Het pad naar het momenteel geselecteerde alternatief. Het kan ook de
magische waarde B<none> hebben. Die wordt gebruikt als de koppeling niet
bestaat.

=back

De andere blokken geven de beschikbare alternatieven weer in de opgevraagde
koppelingengroep:

=over 

=item B<Alternative:> I<pad-van-dit-alternatief>

Het pad naar het alternatief uit dit blok.

=item B<Priority:> I<waarde-van-prioriteit>

De prioriteitswaarde van dit alternatief.

=item B<Slaves:> I<lijst-van-slaven>

Als dit veld voorkomt, bevatten de B<volgende> regels alle
slaaf-alternatieven die gelieerd zijn aan de hoofdkoppeling van het
alternatief. Per slaaf wordt één regel gebruikt. Elke regel bevat één
spatie, de algemene naam van het slaaf-alternatief, opnieuw een spatie en
het pad naar het slaaf-alternatief.

=back

=head2 Voorbeeld

 $ update-alternatives --query editor
 Name: editor
 Link: /usr/bin/editor
 Slaves:
  editor.1.gz /usr/share/man/man1/editor.1.gz
  editor.fr.1.gz /usr/share/man/fr/man1/editor.1.gz
  editor.it.1.gz /usr/share/man/it/man1/editor.1.gz
  editor.pl.1.gz /usr/share/man/pl/man1/editor.1.gz
  editor.ru.1.gz /usr/share/man/ru/man1/editor.1.gz
 Status: auto
 Best: /usr/bin/vim.basic
 Value: /usr/bin/vim.basic

 Alternative: /bin/ed
 Priority: -100
 Slaves:
  editor.1.gz /usr/share/man/man1/ed.1.gz

 Alternative: /usr/bin/vim.basic
 Priority: 50
 Slaves:
  editor.1.gz /usr/share/man/man1/vim.1.gz
  editor.fr.1.gz /usr/share/man/fr/man1/vim.1.gz
  editor.it.1.gz /usr/share/man/it/man1/vim.1.gz
  editor.pl.1.gz /usr/share/man/pl/man1/vim.1.gz
  editor.ru.1.gz /usr/share/man/ru/man1/vim.1.gz

=head1 DIAGNOSTIEK

Als B<update-alternatives> gebruikt wordt met B<--verbose>, dan ratelt het
onophoudelijk over zijn activiteiten op zijn standaard uitvoerkanaal.

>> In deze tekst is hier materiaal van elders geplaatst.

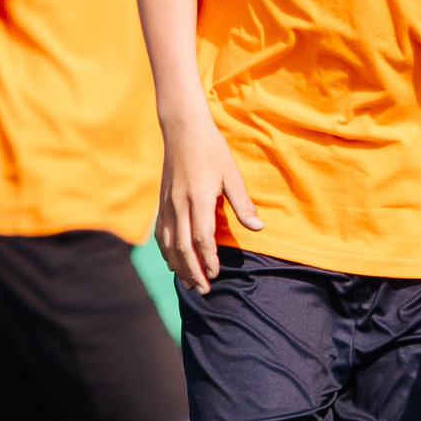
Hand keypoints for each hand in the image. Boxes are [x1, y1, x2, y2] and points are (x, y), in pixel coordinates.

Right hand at [159, 116, 260, 293]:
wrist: (182, 130)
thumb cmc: (212, 151)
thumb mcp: (232, 174)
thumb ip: (242, 203)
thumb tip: (258, 228)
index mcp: (198, 198)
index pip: (202, 238)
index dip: (209, 259)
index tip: (216, 274)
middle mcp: (179, 205)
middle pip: (183, 248)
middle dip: (193, 272)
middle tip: (203, 290)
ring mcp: (167, 205)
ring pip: (169, 244)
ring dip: (178, 266)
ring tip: (189, 283)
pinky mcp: (162, 203)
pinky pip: (162, 234)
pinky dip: (166, 252)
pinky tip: (173, 262)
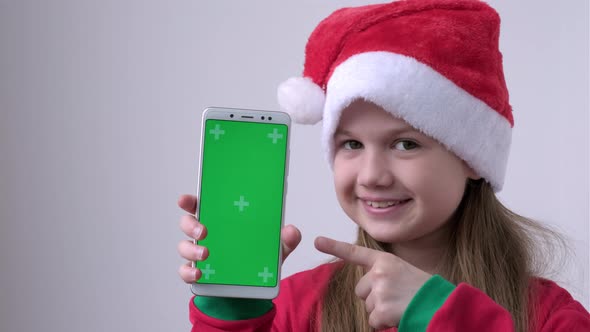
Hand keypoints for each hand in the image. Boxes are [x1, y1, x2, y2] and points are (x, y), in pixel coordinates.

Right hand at [177, 194, 301, 283]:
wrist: (253, 286)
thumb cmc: (258, 256)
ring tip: (206, 254)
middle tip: (204, 230)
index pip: (201, 204)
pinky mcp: (198, 273)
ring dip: (192, 249)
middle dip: (191, 224)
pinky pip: (186, 272)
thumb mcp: (276, 247)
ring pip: (184, 247)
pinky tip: (199, 274)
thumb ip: (286, 238)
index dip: (190, 200)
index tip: (185, 199)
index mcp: (221, 219)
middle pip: (187, 223)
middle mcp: (205, 234)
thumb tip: (290, 230)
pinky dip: (189, 272)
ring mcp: (199, 253)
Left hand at [314, 236, 431, 328]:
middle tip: (396, 297)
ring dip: (381, 311)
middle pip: (361, 290)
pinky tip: (399, 315)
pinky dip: (384, 324)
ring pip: (368, 307)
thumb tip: (366, 290)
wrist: (440, 305)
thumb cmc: (423, 291)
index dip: (334, 246)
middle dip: (374, 298)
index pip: (355, 253)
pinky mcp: (382, 310)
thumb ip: (383, 275)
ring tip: (401, 305)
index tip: (316, 241)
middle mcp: (380, 272)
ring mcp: (380, 290)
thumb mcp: (402, 272)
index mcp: (385, 261)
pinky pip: (373, 321)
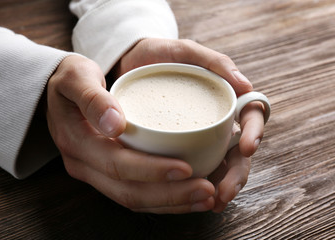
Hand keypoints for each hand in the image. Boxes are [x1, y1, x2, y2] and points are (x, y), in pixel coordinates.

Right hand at [46, 55, 215, 213]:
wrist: (56, 92)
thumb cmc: (69, 80)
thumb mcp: (76, 77)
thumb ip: (93, 98)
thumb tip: (115, 124)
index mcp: (77, 142)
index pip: (117, 165)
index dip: (152, 171)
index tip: (186, 168)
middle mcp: (84, 165)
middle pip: (128, 191)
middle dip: (169, 195)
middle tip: (206, 190)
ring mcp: (94, 173)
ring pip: (133, 199)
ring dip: (170, 203)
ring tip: (204, 198)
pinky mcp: (105, 174)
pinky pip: (134, 194)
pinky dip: (161, 200)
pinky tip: (186, 196)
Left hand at [114, 38, 265, 211]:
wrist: (129, 65)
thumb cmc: (160, 55)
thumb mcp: (185, 51)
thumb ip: (214, 61)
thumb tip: (245, 85)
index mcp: (223, 99)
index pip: (249, 117)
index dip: (253, 132)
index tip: (247, 147)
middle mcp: (215, 121)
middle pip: (237, 150)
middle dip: (236, 174)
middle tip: (224, 192)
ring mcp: (199, 136)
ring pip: (219, 165)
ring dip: (220, 186)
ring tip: (212, 203)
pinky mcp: (179, 146)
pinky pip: (194, 168)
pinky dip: (196, 185)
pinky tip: (190, 198)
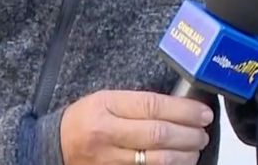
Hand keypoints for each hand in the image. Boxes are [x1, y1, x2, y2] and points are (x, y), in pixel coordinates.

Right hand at [60, 90, 214, 164]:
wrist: (54, 147)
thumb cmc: (86, 119)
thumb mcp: (106, 99)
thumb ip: (138, 102)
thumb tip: (181, 106)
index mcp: (106, 106)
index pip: (153, 106)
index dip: (184, 110)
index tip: (202, 113)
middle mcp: (106, 134)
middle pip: (159, 134)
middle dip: (189, 134)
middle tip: (203, 132)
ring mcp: (109, 160)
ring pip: (157, 160)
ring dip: (185, 155)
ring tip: (196, 148)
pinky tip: (180, 163)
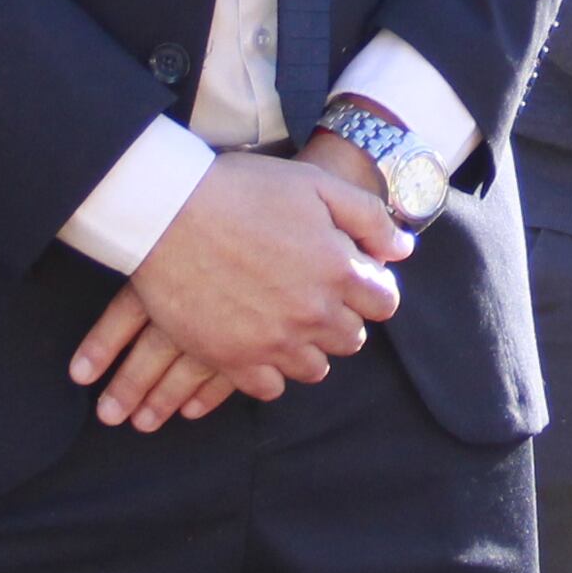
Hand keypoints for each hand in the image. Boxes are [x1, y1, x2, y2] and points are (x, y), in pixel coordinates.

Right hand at [68, 151, 407, 431]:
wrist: (168, 211)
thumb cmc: (242, 190)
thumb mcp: (315, 185)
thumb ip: (368, 218)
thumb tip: (403, 250)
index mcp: (339, 270)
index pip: (384, 303)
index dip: (371, 289)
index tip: (350, 279)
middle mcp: (313, 314)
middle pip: (350, 338)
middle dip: (340, 318)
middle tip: (314, 297)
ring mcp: (273, 341)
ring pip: (314, 368)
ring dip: (307, 348)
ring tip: (285, 322)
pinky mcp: (233, 360)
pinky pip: (269, 387)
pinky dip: (269, 372)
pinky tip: (258, 344)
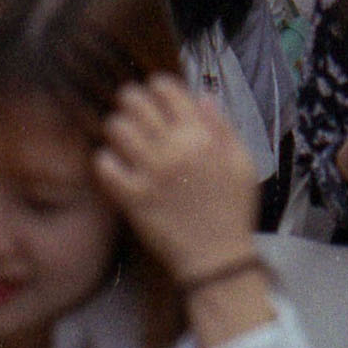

Indien
er zich problemen voordoen, produceert B<update-alternatives> foutmeldingen
op zijn standaard foutkanaal en geeft het een afsluitstatus 2 terug. Deze
diagnostiek zou eenvoudig te verstaan moeten zijn. Mocht u dit niet vinden,
gelieve dat dan als een bug te rapporteren.

=head1 VOORBEELDEN

Er zijn verschillende pakketten die een teksteditor leveren die compatibel
is met B<vi>, bijvoorbeeld B<nvi> en B<vim>. Welke er gebruikt wordt, wordt
geregeld door de koppelingengroep B<vi>, die koppelingen bevat naar het
programma zelf en naar de ermee verband houdende man-pagina.

Om weer te geven welke beschikbare pakketten B<vi> leveren en wat de huidige
instelling ervoor is, gebruikt u de actie B<--display>:

=over 

 update-alternatives --display vi

=back

Om een specifieke B<vi>-toepassing te kiezen, gebruikt u als
systeembeheerder dit commando en vervolgens kiest u een nummer uit de lijst:

=over 

 update-alternatives --config vi

=back

Om terug te keren naar een situatie waarbij de B<vi>-toepassing automatisch
gekozen wordt, doet u als systeembeheerder dit:

=over 

 update-alternatives --auto vi

=back

=head1 ZIE OOK

B<ln>(1), FHS (the Filesystem Hierarchy Standard - de standaardisatie van
bestandsorganisatie en mappenstructuur op unix-achtige systemen).